Ethical privacy concerns are becoming increasingly prominent. Widespread applications of technologies like facial recognition have sparked intense debates about personal privacy protection. Algorithmic bias also warrants attention, as some vision systems exhibit performance disparities across demographic groups. Addressing these issues requires both technological improvements and regulatory oversight.

Computational resource consumption presents another major challenge. Training large vision models demands substantial energy, resulting in significant carbon footprints. Approaches like model compression and efficient architecture design can partially mitigate this problem, but fundamental solutions remain elusive. Applications with stringent real-time requirements also need to balance algorithmic efficiency and computational resources.

4.2. Future trends

Neuromorphic vision represents a noteworthy frontier. Inspired by biological visual systems, neuromorphic vision sensors can process visual information more efficiently. These sensors typically employ event camera designs that only respond to scene changes, offering advantages like low latency and high dynamic range. Compared to conventional frame-based cameras, neuromorphic vision systems demonstrate superior performance in high-speed motion and low-light conditions.

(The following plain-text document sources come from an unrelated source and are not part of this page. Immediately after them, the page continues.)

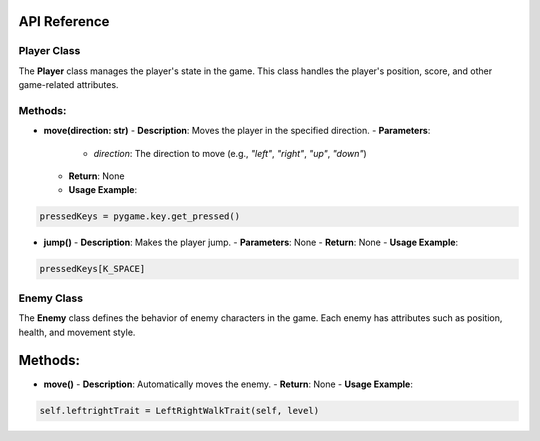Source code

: API Reference
----

Player Class
============

The **Player** class manages the player's state in the game. This class handles the player's position, score, and other game-related attributes.

Methods:
============

- **move(direction: str)**
  - **Description**: Moves the player in the specified direction.
  - **Parameters**: 
    - `direction`: The direction to move (e.g., `"left"`, `"right"`, `"up"`, `"down"`)
  - **Return**: None
  - **Usage Example**:
.. code-block:: python

    pressedKeys = pygame.key.get_pressed()
    

- **jump()**
  - **Description**: Makes the player jump.
  - **Parameters**: None
  - **Return**: None
  - **Usage Example**:
.. code-block:: python

    pressedKeys[K_SPACE]


Enemy Class
===========

The **Enemy** class defines the behavior of enemy characters in the game. Each enemy has attributes such as position, health, and movement style.

Methods:
--------

- **move()**
  - **Description**: Automatically moves the enemy.
  - **Return**: None
  - **Usage Example**:
.. code-block:: python

    self.leftrightTrait = LeftRightWalkTrait(self, level)


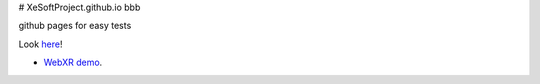 # XeSoftProject.github.io bbb

github pages for easy tests

Look `here <https://xesoftproject.github.io/>`_!

* `WebXR demo <https://xesoftproject.github.io/demowebxr.html>`_.
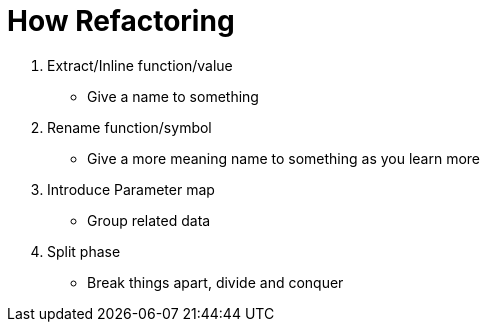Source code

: = How Refactoring

. Extract/Inline function/value
- Give a name to something
. Rename function/symbol
- Give a more meaning name to something as you learn more
. Introduce Parameter map
- Group related data
. Split phase
- Break things apart, divide and conquer
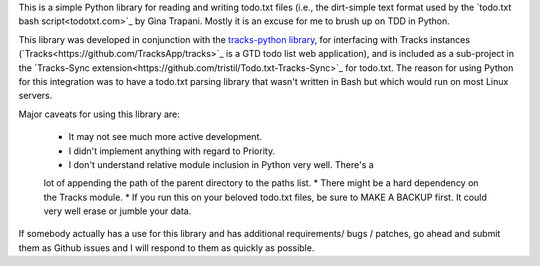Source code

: This is a simple Python library for reading and writing todo.txt files (i.e.,
the dirt-simple text format used by the `todo.txt bash script<todotxt.com>`_ by
Gina Trapani. Mostly it is an excuse for me to brush up on TDD in Python. 

This library was developed in conjunction with the `tracks-python library
<https://github.com/tristil/tracks-python>`_, for interfacing with Tracks
instances (`Tracks<https://github.com/TracksApp/tracks>`_ is a GTD todo list
web application), and is included as a sub-project in the `Tracks-Sync
extension<https://github.com/tristil/Todo.txt-Tracks-Sync>`_ for todo.txt. The
reason for using Python for this integration was to have a todo.txt parsing
library that wasn't written in Bash but which would run on most Linux servers.

Major caveats for using this library are:

  * It may not see much more active development.
  * I didn't implement anything with regard to Priority.
  * I don't understand relative module inclusion in Python very well. There's a
  lot of appending the path of the parent directory to the paths list.
  * There might be a hard dependency on the Tracks module.
  * If you run this on your beloved todo.txt files, be sure to MAKE A BACKUP
  first. It could very well erase or jumble your data.

If somebody actually has a use for this library and has additional
requirements/ bugs / patches, go ahead and submit them as Github issues and I
will respond to them as quickly as possible.
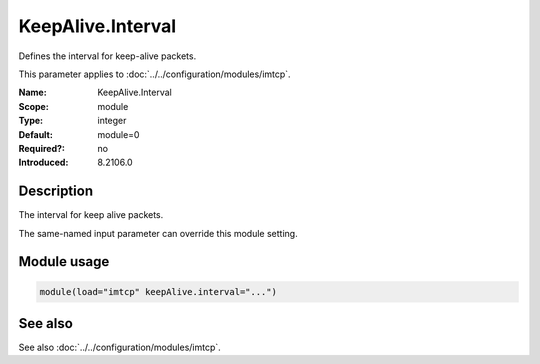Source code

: .. _param-imtcp-keepalive-interval:
.. _imtcp.parameter.module.keepalive-interval:

KeepAlive.Interval
==================

.. index::
   single: imtcp; KeepAlive.Interval
   single: KeepAlive.Interval

.. summary-start

Defines the interval for keep-alive packets.

.. summary-end

This parameter applies to :doc:`../../configuration/modules/imtcp`.

:Name: KeepAlive.Interval
:Scope: module
:Type: integer
:Default: module=0
:Required?: no
:Introduced: 8.2106.0

Description
-----------
The interval for keep alive packets.

The same-named input parameter can override this module setting.


Module usage
------------
.. _param-imtcp-module-keepalive-interval:
.. _imtcp.parameter.module.keepalive-interval-usage:

.. code-block:: rsyslog

   module(load="imtcp" keepAlive.interval="...")

See also
--------
See also :doc:`../../configuration/modules/imtcp`.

Quantum machine learning may bring breakthrough advancements. The parallel computing capability of quantum computers could accelerate certain vision algorithms. Although still in early research stages, quantum-enhanced vision algorithms show potential in optimization problem solving and pattern recognition. With progress in quantum computing hardware, this direction may yield significant impacts.

Multimodal fusion represents another important trend. Integrating visual, auditory, and textual information enables more comprehensive understanding of complex scenarios. Cross-modal learning techniques allow systems to leverage data from one modality to improve task performance in another. Such fusion will propel computer vision toward more intelligent and versatile development.

5. Conclusion

As a core technology of artificial intelligence, computer vision has profoundly altered development trajectories across multiple industries. From CNNs to Transformers, algorithmic innovations continuously push technological boundaries; from medical diagnosis to autonomous driving, application scenarios keep expanding. However, challenges like data dependency, ethical issues, and computational costs still require solutions. Looking ahead, emerging technologies like neuromorphic vision and quantum computing may bring breakthrough advancements. The development of computer vision necessitates coordinated progress in technological innovation, practical implementation, and ethical considerations. Through interdisciplinary collaboration and sustained research, computer vision holds promise for creating greater value for human society.